Trouble is, the release was tainted. Misleading. Devious. Unethical.

The downfall of average prices, which economist Klump well knows, is that they can provide a completely false snapshot of reality, mistaking market momentum for market advance. In CREA’s case, the May average house price was incredibly skewed by a burst of activity in three of the country’s more expensive markets. But even there, sales increased, while prices were still substantially below those of a year ago.

* In Edmonton, 2,161 properties changed hands last month, a big jump of 18.7%. But the averge price of $326,332 was down 4.2% from May of 2008.
* In Vancouver there were 3,569 sales, a surge of 16.4% from a year earlier, for an average price of $583,674. That was 6.6% less than a year earlier.
* And in Victoria, where 836 houses found buyers, this 14% jump in sales came even though average prices were down 6.2% from May of 2008.

That romp in sales activity in three markets with some of the highest prices in the country pushed up CREA’s total national dollar volume. So, when it was divided by total unit sales, it yielded an average of $319,575 – the highest price ever, and about half a percentage point greater than in May, 2008, even though prices in those three key cities were lower than last year by about 5%.

That is why the conclusion of CREA’s president, Dale Ripplinger of Regina, is so suspect. “Strengthening consumer confidence, low interest rates and improved affordability are drawing buyers to the housing market across Canada,” he said.

Well, er, not exactly Dale. Sales volumes actually dropped in these markets last month from May ’08 levels:
* Durham
* Halifax
* London
* Gatineau
* Quebec City
* St. Catharaines
* Newfoundland
* Sudbury
* Windsor
* Winnipeg

In Toronto, sales were basically flat from a year ago and prices were down .6%. But in Ottawa, home of the biggest-spending federal government in Canadian history, house sales jumped 4% and prices raced ahead 5.5%.

In fact, there were some places houses were just flying off the shelf. For example the market has gone to boil once again in places like Brampton and Milton in suburban Toronto, where first-time buyers are scrambling to get their hands on new houses with 1.5% down and fat, low-interest mortgages. It’s an eerie replay of the scene we saw in the same places 18 months ago, when 40-year amortizations were all the rage. Now that the Bank of Canada has manipulated rates down to an all-time low, affordability has actually increased – even with 35-year ams.

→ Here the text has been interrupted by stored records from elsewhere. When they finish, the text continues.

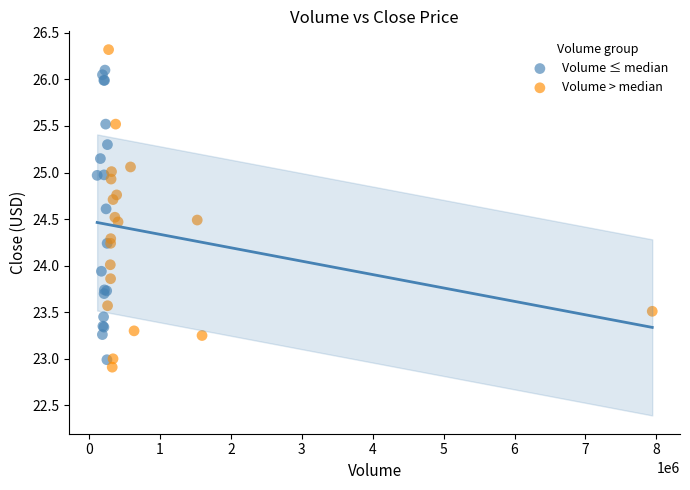

Which series has the largest Y range (max minus min)?

Volume > median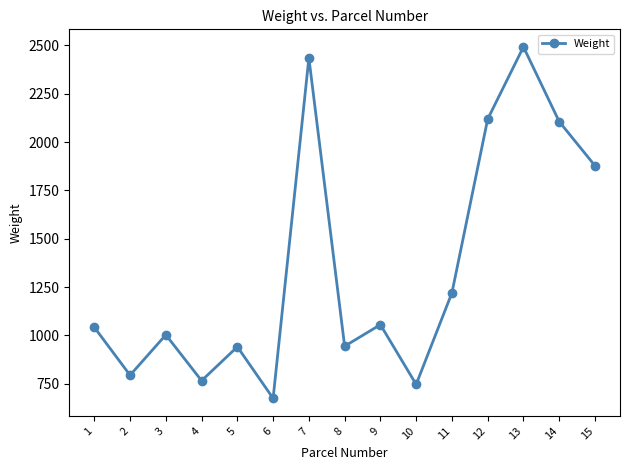

How many data points are above 1042?

8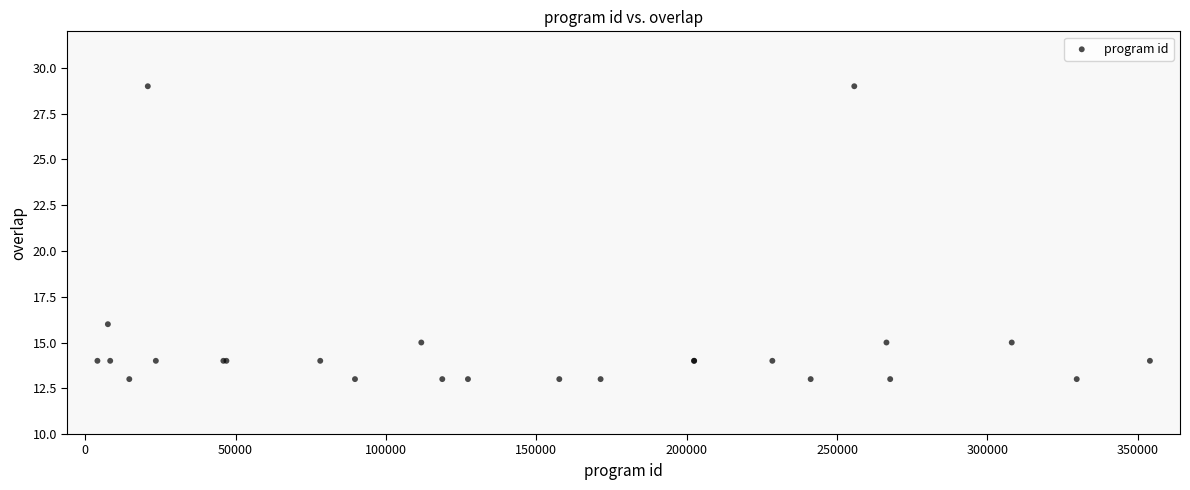

What Y value in the scatter plot is closest to 21?

16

In this context, I came across this interesting comment from Canadian Housing Price Charts:

The Bank of Canada continued to keep its bank rate at 0.5% through the month of May 2009 and suggested it will keep rates low through to the end of June 2010. Welcome to a Soviet style managed economy where a Canadian Conservative government is rigging the interest rates and increasing the public debt by handing over the tax paying public’s money to failed businesses all with a straight face. I get it now, the Conservatives have become the Liberals. There are no conservatives, there is no fiscal responsibility by our governors. A failed government is bailing out failed businesses. That’s an expensive vote buying proposition. Meanwhile the low short term interest rate is refueling the real estate bubble nationwide. We all know what happened 1-2 years ago when the bubble blew up. It popped and prices plunged 16% in Vancouver, 18% in Calgary, 19% in Edmonton, 19% in Toronto, 9% in Ottawa and 3% in Montreal.

As you may imagine, the gulf is widening between what most Canadians think is happening to the economy, and actual developments. Cheerleading economists, self-dealing realtors and whoring media outlets have allowed the perception to spread that conditions (as CREA’s release stated), “have returned to pre-recession levels.”

This is false. There are record numbers of jobless, miles of shuttered factories, rising mortgage rates, catapulting energy costs, record household and mortgage debt levels and the obvious promise of higher taxes and much higher mortgage costs to come. This will not end well.

It might be in CREA’s own interests to misled the country. It is not in ours. Shame.